None of the alternatives above do exactly what ``refleak`` does: assert that
no instances of a *specific class* remain alive and, on failure, explain
*why* via a rendered referrer chain, in a form meant to be dropped straight
into a test suite's teardown. ``objgraph`` and ``guppy3``/``heapy`` can
answer the same "why is this still alive" question (and go well beyond it,
e.g. full heap graphs and queries), but require driving their APIs
interactively or wiring up Graphviz output yourself rather than getting an
assertion with a readable message for free. ``Pympler`` is aimed more at
memory *sizing* and monitoring over time than one-shot leak assertions.

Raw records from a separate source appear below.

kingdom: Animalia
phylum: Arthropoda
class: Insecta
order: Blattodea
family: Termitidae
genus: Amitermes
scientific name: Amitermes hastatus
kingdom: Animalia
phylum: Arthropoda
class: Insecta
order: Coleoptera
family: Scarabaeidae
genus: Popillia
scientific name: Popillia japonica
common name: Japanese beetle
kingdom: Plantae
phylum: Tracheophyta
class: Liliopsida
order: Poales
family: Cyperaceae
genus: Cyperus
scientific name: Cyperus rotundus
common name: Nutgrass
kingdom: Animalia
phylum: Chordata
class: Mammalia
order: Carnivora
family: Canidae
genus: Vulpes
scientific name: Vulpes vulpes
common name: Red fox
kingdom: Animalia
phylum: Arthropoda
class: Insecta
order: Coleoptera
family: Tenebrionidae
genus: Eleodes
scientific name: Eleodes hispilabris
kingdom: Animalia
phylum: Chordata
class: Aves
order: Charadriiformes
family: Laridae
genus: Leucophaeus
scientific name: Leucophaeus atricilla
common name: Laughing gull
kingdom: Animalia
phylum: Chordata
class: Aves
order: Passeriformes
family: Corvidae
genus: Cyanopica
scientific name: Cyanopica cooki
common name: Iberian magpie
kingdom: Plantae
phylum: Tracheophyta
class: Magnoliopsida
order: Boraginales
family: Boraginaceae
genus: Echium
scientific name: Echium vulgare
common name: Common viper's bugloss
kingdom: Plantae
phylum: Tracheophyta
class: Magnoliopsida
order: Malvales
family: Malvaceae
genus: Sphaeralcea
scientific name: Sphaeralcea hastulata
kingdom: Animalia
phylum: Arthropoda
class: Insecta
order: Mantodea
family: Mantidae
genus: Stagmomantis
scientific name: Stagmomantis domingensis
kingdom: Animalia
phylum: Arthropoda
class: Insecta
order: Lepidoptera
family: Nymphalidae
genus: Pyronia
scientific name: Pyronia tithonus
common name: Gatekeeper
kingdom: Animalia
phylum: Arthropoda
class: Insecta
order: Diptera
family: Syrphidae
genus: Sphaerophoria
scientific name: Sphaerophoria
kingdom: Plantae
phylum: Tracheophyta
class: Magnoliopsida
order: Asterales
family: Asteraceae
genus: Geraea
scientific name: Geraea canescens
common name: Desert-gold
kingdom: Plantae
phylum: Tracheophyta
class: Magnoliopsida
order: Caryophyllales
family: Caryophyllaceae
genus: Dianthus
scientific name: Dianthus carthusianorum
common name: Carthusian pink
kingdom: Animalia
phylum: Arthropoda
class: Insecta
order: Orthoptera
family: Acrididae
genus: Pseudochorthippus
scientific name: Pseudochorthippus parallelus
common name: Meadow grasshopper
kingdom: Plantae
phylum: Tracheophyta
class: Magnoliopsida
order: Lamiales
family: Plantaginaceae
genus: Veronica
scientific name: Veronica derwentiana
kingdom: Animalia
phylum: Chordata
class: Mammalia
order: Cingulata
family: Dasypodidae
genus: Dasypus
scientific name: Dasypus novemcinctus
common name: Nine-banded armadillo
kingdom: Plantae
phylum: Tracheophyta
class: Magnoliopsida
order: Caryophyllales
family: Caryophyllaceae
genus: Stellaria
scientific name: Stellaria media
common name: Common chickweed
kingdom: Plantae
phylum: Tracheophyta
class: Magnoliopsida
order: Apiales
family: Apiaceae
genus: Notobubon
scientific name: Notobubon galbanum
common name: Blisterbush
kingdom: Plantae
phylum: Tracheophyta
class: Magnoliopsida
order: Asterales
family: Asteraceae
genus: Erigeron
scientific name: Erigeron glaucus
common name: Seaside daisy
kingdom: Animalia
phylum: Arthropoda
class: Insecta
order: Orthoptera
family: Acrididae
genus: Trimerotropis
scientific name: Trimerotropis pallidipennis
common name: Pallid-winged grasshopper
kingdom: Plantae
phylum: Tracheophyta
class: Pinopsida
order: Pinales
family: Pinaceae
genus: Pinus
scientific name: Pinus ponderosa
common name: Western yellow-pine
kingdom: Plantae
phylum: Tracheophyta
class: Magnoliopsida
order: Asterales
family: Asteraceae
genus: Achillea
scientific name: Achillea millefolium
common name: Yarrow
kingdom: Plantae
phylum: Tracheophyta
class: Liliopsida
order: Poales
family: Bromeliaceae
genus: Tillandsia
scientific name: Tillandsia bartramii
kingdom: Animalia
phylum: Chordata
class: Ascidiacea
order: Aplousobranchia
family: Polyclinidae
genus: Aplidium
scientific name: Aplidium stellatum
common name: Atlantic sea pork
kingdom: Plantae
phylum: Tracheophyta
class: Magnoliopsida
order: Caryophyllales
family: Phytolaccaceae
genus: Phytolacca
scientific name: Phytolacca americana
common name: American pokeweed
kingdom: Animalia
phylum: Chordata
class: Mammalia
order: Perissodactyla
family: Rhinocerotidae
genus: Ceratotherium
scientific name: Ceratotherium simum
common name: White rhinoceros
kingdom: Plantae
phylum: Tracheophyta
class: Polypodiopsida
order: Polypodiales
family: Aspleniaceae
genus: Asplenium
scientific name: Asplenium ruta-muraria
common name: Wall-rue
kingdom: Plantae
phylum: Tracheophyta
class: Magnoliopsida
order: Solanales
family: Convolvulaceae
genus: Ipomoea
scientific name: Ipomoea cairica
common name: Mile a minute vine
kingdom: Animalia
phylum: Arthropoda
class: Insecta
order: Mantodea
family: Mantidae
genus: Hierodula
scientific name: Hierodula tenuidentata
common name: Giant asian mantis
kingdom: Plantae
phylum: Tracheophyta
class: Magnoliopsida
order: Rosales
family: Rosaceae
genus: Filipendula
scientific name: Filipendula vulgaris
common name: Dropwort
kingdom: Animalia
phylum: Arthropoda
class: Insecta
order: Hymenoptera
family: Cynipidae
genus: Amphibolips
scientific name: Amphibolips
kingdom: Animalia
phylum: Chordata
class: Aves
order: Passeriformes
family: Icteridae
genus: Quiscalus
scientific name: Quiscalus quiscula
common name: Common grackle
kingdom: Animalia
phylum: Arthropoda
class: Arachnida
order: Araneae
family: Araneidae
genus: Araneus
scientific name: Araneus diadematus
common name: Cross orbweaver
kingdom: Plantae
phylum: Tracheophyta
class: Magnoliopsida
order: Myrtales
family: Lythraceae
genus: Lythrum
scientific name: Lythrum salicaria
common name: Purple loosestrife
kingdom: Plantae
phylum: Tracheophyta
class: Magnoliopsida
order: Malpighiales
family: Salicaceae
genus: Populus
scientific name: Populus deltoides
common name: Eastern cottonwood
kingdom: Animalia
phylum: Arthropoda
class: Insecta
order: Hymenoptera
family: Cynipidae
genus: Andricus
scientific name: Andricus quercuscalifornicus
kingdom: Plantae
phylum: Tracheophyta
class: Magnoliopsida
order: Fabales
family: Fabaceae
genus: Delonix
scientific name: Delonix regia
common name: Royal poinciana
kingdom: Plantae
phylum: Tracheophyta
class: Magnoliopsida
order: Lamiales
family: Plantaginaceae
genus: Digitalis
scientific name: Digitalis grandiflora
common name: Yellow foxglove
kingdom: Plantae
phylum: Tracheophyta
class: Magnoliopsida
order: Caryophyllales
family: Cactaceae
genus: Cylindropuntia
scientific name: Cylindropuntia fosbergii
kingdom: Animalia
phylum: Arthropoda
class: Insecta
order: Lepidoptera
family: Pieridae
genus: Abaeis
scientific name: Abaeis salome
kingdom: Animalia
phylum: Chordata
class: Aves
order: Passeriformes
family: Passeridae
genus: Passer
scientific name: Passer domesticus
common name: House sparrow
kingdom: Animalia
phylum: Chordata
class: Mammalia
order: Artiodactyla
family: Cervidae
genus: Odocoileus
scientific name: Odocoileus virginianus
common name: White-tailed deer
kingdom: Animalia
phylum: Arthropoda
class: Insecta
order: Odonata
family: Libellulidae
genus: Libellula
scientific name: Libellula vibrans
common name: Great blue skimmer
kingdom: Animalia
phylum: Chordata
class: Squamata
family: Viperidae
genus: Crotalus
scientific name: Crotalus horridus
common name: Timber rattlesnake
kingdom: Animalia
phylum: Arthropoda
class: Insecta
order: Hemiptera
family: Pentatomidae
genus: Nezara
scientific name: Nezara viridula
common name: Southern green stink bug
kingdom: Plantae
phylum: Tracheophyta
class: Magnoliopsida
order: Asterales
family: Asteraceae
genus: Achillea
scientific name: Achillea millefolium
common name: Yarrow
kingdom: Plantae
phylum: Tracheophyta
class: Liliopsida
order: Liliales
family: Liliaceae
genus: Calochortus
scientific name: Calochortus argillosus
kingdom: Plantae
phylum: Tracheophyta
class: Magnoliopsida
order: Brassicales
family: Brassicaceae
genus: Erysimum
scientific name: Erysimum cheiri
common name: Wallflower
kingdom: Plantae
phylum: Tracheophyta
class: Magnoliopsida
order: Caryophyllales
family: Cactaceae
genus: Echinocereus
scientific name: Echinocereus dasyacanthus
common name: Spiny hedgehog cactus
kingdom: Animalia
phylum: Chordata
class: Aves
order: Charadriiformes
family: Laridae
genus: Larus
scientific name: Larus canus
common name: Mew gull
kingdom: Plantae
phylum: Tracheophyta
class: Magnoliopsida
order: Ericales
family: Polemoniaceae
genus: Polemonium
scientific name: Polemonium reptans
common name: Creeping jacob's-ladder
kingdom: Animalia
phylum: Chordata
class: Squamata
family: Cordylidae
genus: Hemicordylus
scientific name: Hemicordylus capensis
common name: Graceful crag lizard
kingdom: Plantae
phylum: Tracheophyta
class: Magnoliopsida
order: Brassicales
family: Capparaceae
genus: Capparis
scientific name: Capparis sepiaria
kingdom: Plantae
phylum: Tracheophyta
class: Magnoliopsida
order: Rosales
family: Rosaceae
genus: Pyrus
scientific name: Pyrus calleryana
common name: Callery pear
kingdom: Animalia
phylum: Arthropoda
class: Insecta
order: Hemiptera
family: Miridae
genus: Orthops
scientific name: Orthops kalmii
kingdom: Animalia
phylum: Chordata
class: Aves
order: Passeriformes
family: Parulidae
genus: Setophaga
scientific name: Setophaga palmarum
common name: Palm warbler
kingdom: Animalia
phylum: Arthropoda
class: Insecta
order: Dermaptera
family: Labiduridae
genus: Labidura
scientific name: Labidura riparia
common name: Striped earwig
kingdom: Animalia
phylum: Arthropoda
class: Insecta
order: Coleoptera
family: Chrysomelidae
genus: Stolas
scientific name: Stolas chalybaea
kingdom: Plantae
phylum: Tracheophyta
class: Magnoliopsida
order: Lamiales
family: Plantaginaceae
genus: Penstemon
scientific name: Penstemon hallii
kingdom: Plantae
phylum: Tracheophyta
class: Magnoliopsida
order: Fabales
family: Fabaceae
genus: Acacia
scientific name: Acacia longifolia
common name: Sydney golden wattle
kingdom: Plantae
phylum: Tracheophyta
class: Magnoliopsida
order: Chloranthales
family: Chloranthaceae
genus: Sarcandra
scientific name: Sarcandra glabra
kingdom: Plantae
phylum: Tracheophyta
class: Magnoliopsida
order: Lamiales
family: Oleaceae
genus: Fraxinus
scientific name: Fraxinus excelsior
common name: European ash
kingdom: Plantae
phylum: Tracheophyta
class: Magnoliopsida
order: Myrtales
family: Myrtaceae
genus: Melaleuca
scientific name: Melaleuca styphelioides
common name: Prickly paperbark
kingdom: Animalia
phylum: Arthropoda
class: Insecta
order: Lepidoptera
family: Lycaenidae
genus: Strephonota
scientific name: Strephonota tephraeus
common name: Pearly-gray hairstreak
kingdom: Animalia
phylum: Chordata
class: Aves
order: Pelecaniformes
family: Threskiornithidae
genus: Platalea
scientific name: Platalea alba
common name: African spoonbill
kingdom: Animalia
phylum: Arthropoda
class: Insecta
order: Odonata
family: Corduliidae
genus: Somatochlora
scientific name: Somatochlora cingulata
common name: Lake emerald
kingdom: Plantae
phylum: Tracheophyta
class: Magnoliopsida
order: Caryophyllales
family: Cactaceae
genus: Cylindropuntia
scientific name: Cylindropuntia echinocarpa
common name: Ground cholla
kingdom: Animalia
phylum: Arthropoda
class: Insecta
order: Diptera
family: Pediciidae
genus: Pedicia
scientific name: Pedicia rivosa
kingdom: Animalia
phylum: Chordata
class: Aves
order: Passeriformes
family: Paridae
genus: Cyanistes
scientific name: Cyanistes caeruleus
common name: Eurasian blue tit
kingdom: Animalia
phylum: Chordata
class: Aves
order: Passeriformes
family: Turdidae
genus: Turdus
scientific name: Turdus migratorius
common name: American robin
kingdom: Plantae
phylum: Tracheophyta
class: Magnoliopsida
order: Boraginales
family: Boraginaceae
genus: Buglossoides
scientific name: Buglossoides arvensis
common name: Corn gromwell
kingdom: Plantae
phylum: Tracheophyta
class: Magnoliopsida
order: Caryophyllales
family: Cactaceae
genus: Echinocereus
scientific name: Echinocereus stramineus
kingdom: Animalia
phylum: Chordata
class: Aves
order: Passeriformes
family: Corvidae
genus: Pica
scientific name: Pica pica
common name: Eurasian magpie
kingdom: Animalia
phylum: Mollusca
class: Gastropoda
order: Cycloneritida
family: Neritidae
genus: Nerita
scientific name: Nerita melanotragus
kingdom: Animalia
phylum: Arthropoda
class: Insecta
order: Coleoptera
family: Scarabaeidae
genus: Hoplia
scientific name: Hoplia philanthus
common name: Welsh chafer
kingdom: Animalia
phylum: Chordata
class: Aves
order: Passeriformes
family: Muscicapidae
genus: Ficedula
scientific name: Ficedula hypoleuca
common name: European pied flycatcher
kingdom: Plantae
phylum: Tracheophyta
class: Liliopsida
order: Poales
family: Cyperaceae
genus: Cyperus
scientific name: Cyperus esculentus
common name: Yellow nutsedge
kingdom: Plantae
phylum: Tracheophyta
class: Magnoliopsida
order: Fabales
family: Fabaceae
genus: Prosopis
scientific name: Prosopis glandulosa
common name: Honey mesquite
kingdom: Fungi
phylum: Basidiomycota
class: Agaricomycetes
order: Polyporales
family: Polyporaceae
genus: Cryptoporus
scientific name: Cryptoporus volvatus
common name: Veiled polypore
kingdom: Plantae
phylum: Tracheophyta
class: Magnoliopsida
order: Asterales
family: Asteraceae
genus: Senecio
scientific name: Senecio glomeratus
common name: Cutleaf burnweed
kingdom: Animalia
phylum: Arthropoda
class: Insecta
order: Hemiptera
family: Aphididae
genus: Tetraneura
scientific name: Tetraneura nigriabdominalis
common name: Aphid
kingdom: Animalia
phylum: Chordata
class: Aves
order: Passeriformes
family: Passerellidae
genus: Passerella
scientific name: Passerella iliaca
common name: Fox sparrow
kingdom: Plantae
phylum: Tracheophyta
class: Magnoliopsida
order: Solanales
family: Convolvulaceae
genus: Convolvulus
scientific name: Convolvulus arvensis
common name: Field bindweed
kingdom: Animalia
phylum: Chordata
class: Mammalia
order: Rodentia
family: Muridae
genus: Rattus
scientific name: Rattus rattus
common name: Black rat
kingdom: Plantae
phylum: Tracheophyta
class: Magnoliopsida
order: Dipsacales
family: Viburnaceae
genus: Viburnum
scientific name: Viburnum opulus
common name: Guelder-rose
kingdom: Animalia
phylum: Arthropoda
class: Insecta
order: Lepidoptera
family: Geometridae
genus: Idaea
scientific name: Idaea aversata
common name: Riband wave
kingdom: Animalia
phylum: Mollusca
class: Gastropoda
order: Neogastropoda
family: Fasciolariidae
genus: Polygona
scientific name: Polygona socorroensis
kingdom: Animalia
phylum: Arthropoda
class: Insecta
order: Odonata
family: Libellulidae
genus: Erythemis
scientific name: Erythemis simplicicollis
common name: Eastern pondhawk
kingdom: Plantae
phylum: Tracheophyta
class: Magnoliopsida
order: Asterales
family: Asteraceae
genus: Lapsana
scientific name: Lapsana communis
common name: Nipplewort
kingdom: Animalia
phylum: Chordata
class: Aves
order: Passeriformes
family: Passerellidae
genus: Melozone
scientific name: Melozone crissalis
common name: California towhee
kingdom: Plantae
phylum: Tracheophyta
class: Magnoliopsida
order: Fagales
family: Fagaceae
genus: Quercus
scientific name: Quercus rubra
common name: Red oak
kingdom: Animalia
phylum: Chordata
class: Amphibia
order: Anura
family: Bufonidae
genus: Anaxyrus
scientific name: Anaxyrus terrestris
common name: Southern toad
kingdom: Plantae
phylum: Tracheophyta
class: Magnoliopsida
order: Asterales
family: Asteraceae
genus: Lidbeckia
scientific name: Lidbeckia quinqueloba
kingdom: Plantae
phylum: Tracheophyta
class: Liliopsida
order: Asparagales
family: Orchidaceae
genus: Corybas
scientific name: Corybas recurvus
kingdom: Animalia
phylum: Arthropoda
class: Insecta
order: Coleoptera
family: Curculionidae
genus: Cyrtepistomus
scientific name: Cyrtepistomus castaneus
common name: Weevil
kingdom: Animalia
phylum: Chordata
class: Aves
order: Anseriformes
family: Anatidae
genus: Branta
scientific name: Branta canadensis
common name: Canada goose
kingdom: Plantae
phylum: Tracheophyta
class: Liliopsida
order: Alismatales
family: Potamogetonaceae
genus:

``pytest-leaks`` checks for leaks generically (via total refcount growth
across repeated runs) instead of targeting specific classes, so it can flag
*that* something leaked without telling you *what* or *why*. If you need
full heap introspection or memory-size profiling, reach for ``objgraph`` or
``Pympler``/``guppy3`` instead; if you just want a pytest-friendly assertion
that a GUI widget, VTK actor, or other object didn't leak, and a readable
explanation when it did, that's what ``refleak`` is for.